Мидара замолчала. И над столом повисла тишина. Такая напряженная, что нарушить ее никто не решался. Все были словно околдованы этой тишиной. Мидара поставила бокал на стол и его звон повис в воздухе. Она встала, и резко отодвинутый стул взвизгнул. Мидара молча вышла. Тишина осталась.

Лис посмотрел на Сестер. Они были задумчивые. У Лиса в голове зарождались вопросы, но сформулировать их и произнести он пока не мог. Но тишина была нагнетающей, Молчуну захотелось как-то прервать ее. Он шумно отпил из бокала, и с деланно бодрым лицом произнес, поглядывая на Сестер:

– Даже не знаю, что сказать. Неужели всё так и было? Какая-то сказочная история. Некоторые моменты. Откуда она вообще всё это знает?

Люнара посмотрела на Лиса тяжелыми глазами и тихо сказала:

– Мидара – дочь Дужена.

Глава 5. Дух Разнотравья

Дросик срезал за домом молодые побеги путанника, Шанья стояла рядом, держала глиняную глубокую миску. В ней уже лежало несколько веток, из срезов текло беловатое молоко, от него пахло горечью. Девушка стояла и смотрела на затылок Дросика, залезшего под спутанные старые кусты в поисках молодых веточек. Золотые волосы спускались с плеч, они слабо сияли, будто свет их угасал, становился все слабее. Когда Дросик закончил срезать, выпрямился и повернулся к Шанье, она вздрогнула – его лицо совсем потеряло сияние, оно стало сероватым, тусклым, словно вот сейчас за эти несколько минут он постарел лет на десять.

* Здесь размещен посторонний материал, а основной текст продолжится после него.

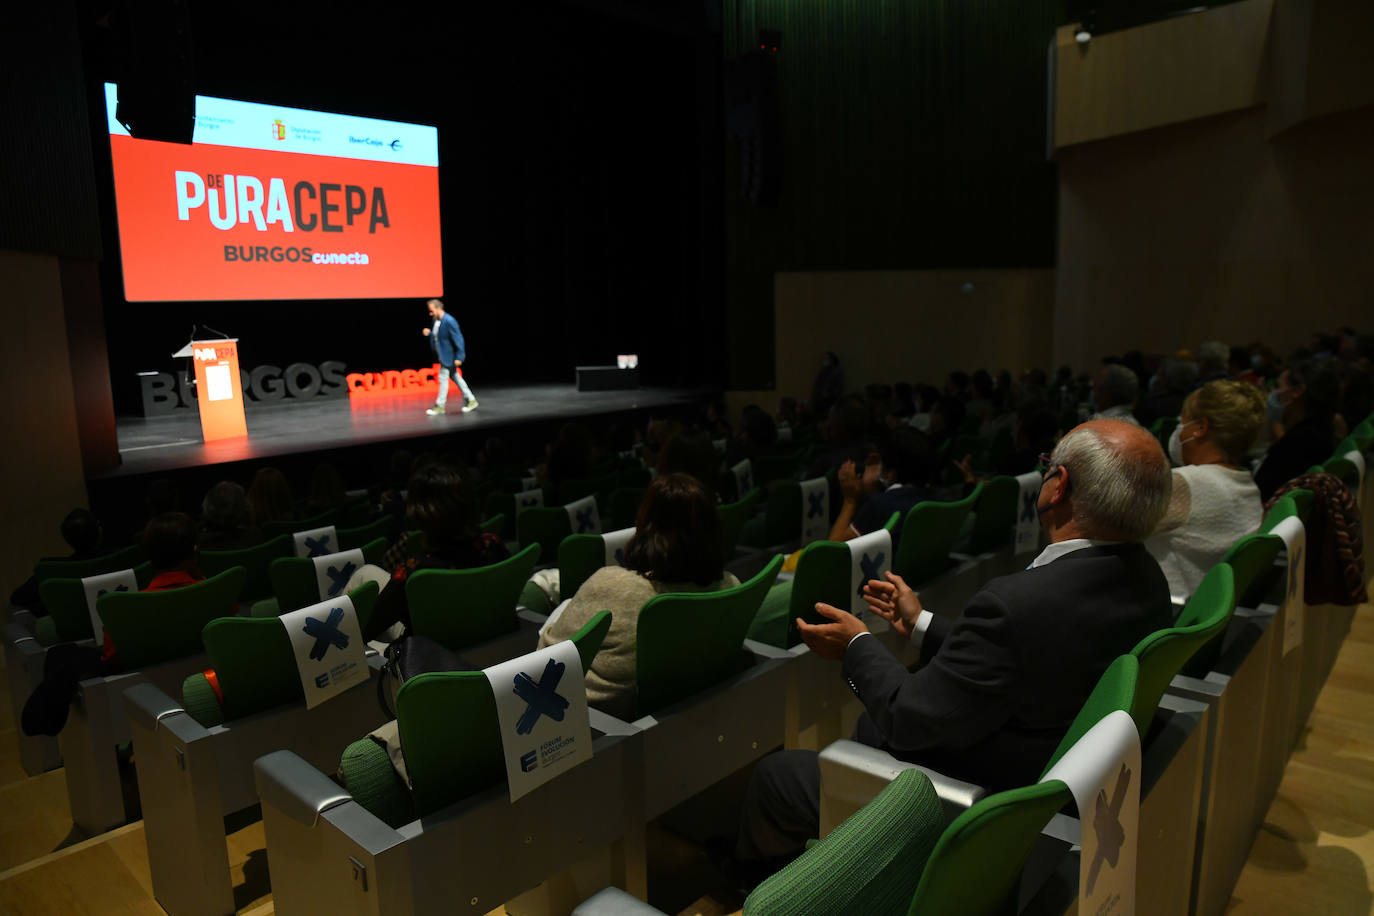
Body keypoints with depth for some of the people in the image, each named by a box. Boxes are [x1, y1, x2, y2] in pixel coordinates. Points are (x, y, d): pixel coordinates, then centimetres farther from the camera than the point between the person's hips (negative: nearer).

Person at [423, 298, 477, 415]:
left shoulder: (449, 321, -22)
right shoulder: (436, 320, 6)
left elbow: (458, 339, -21)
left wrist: (459, 357, -22)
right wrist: (429, 333, -2)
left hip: (449, 355, -9)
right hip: (443, 355, 9)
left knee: (443, 378, -5)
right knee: (456, 377, 15)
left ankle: (440, 406, 4)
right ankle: (471, 400, 24)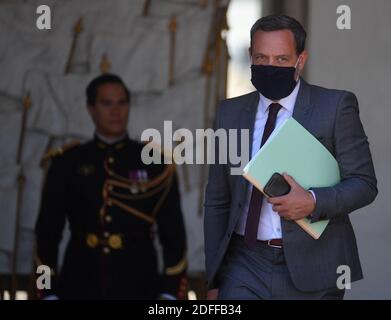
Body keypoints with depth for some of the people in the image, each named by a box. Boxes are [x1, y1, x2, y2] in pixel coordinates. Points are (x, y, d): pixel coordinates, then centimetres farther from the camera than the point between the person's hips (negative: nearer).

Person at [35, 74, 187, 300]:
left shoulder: (155, 164, 5)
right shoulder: (67, 164, 7)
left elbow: (173, 232, 5)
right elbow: (48, 230, 7)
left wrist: (170, 292, -1)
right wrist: (48, 292, 1)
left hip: (138, 287, 0)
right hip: (80, 288, 1)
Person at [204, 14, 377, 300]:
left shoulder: (337, 106, -1)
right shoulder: (230, 113, 9)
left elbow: (364, 183, -1)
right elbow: (217, 201, 12)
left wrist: (313, 202, -19)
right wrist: (214, 279, 9)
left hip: (311, 267, -2)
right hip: (244, 269, 3)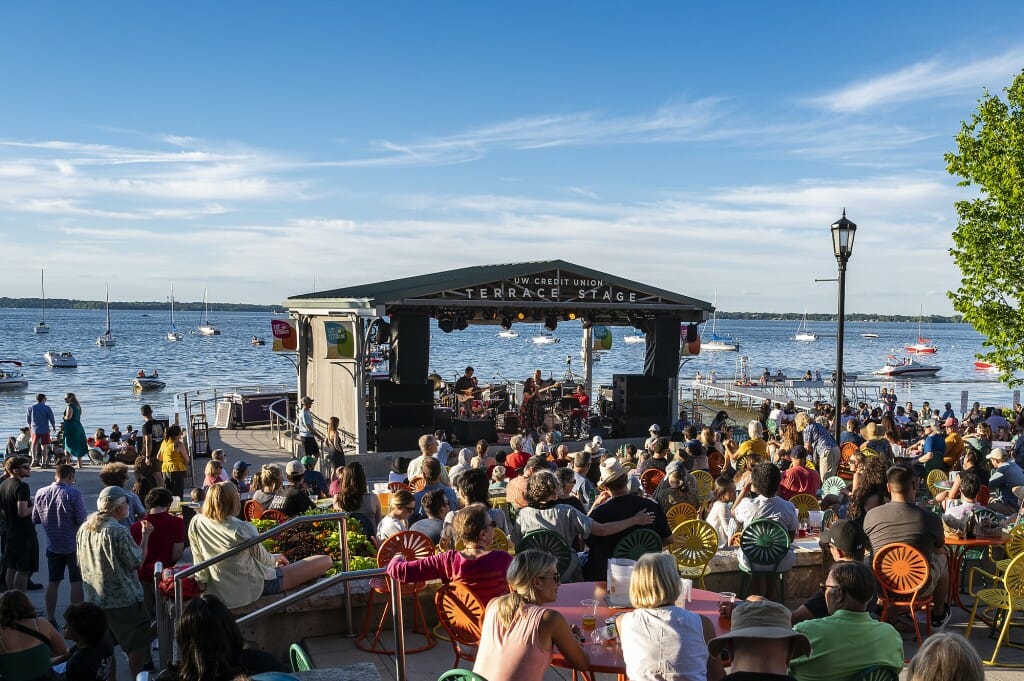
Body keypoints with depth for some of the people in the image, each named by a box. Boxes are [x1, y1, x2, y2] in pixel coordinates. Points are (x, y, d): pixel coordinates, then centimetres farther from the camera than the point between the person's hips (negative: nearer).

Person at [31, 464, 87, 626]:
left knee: (53, 581, 14)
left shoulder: (41, 493, -1)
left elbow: (35, 519, 8)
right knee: (77, 582, 5)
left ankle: (50, 619, 19)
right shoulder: (73, 493, -17)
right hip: (73, 545, -5)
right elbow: (82, 520, -18)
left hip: (52, 545, 5)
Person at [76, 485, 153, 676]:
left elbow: (80, 561, 14)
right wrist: (145, 536, -6)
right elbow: (136, 562, -15)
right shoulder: (118, 531, -21)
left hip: (95, 598, 8)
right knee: (138, 647, 4)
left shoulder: (84, 529, 3)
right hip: (124, 599, -8)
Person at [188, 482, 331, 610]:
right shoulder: (243, 529, -25)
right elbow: (263, 559, -9)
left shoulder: (196, 524, -10)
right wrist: (276, 558, 14)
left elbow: (199, 562, -1)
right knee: (325, 561, -3)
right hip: (256, 586, -7)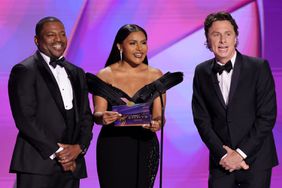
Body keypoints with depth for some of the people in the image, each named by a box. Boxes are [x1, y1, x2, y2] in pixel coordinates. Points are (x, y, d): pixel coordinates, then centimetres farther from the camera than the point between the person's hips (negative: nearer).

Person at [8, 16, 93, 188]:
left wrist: (79, 147, -2)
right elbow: (25, 119, -10)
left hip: (72, 165, 6)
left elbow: (86, 116, 17)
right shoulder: (24, 71, -2)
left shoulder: (77, 73, 19)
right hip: (38, 164, -6)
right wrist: (56, 153, -11)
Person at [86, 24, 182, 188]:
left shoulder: (156, 76, 5)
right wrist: (103, 118, -28)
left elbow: (158, 114, 0)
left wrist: (157, 123, -24)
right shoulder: (105, 76, -1)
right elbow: (97, 114, -4)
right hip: (113, 148, -2)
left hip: (145, 146, 2)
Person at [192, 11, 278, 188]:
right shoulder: (202, 73, 5)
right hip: (221, 161, 2)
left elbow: (267, 116, -7)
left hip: (255, 159, -2)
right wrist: (222, 154, -7)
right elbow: (202, 119, 4)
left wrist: (241, 153, -10)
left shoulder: (259, 67, -4)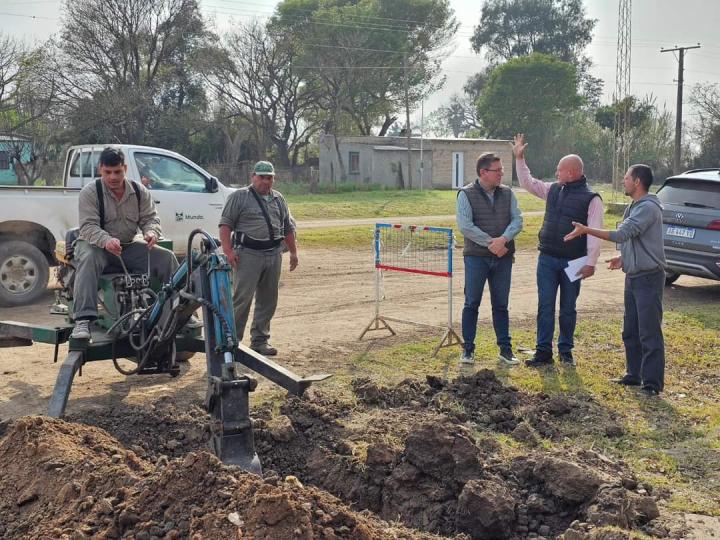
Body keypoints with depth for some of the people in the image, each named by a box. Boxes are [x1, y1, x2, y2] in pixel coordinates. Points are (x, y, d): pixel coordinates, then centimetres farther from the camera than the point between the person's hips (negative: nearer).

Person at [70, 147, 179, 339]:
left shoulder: (139, 191, 3)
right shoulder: (90, 192, -9)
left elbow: (150, 218, 1)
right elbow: (88, 226, -19)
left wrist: (151, 232, -26)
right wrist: (106, 240, -41)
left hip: (129, 247, 4)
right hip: (96, 245, -3)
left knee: (167, 257, -15)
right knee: (87, 259, -39)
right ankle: (83, 320, -45)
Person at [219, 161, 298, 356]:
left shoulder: (279, 199, 17)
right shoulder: (239, 197, 0)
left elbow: (289, 228, 23)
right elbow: (225, 224, -5)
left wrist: (293, 252, 16)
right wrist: (228, 250, -14)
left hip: (274, 255, 6)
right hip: (248, 254, -6)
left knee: (268, 301, 9)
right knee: (242, 298, -9)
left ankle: (260, 340, 18)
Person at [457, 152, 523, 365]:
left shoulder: (507, 193, 8)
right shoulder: (466, 194, -5)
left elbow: (517, 220, 0)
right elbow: (465, 225, -15)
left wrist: (503, 239, -18)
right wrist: (491, 243, -17)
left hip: (503, 258, 4)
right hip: (476, 257, -3)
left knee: (501, 305, 10)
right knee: (472, 304, 2)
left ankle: (505, 348, 17)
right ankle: (468, 349, 11)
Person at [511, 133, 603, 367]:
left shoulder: (591, 198, -7)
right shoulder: (553, 190, 9)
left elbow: (595, 233, -12)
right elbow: (528, 182, 22)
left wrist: (591, 263, -17)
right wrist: (519, 158, 17)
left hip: (573, 262, -4)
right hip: (547, 259, 4)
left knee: (568, 308, 8)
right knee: (545, 306, 2)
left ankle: (566, 351, 20)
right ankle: (543, 352, 6)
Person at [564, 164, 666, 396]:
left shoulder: (648, 207, -17)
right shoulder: (634, 207, 14)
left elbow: (621, 234, -25)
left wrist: (585, 230, -21)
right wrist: (623, 258, 7)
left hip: (648, 277, -10)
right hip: (633, 276, 10)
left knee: (649, 333, -6)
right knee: (631, 331, 15)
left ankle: (653, 382, 0)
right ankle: (634, 374, 26)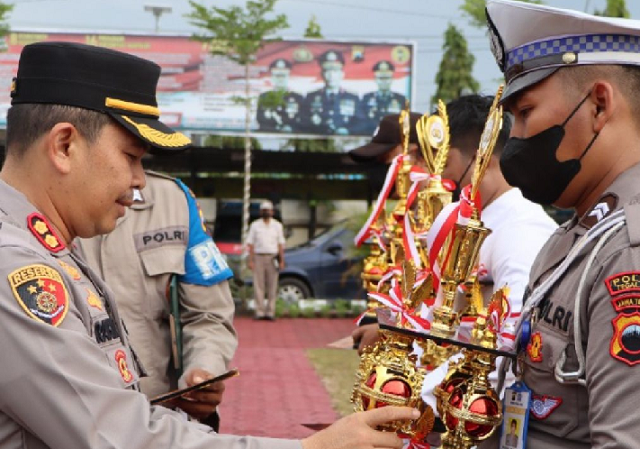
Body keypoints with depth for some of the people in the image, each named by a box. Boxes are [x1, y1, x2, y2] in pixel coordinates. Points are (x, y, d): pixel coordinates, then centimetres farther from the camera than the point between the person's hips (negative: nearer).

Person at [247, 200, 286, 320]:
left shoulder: (277, 225, 13)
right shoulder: (255, 225, 10)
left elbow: (280, 244, 10)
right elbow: (250, 244, 5)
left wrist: (281, 260, 0)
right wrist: (250, 260, -5)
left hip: (272, 257, 1)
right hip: (258, 257, -1)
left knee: (272, 286, -2)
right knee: (258, 286, -4)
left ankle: (270, 312, 1)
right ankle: (260, 312, -2)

Когда они вернулись в дом, застали Старика Аркаса, беспокойно ходившего по комнате.

Дросик придвинул плетеное кресло к окну, налил в большой стакан воды из чайника. Взял у Шаньи миску, бережно собрал ветки и поставил их в стакан, срезами вверх. Мыльно-голубые молодые побеги потемнели, из срезов начал подниматься белый дымок. В миске на дне осталось накапавшее из срезов молоко, Дросик его тоже вылил в стакан. Оно тихо зашипело. Дом стал наполняться холодом, синеватый туман медленно вползал через окно. Дросик взял стакан, сел в кресло и закрыл глаза. Туман продолжал сочиться в окно. Шанья прижалась к Старику.

Голова Дросика упала на грудь, лицо его скрылось за волосами.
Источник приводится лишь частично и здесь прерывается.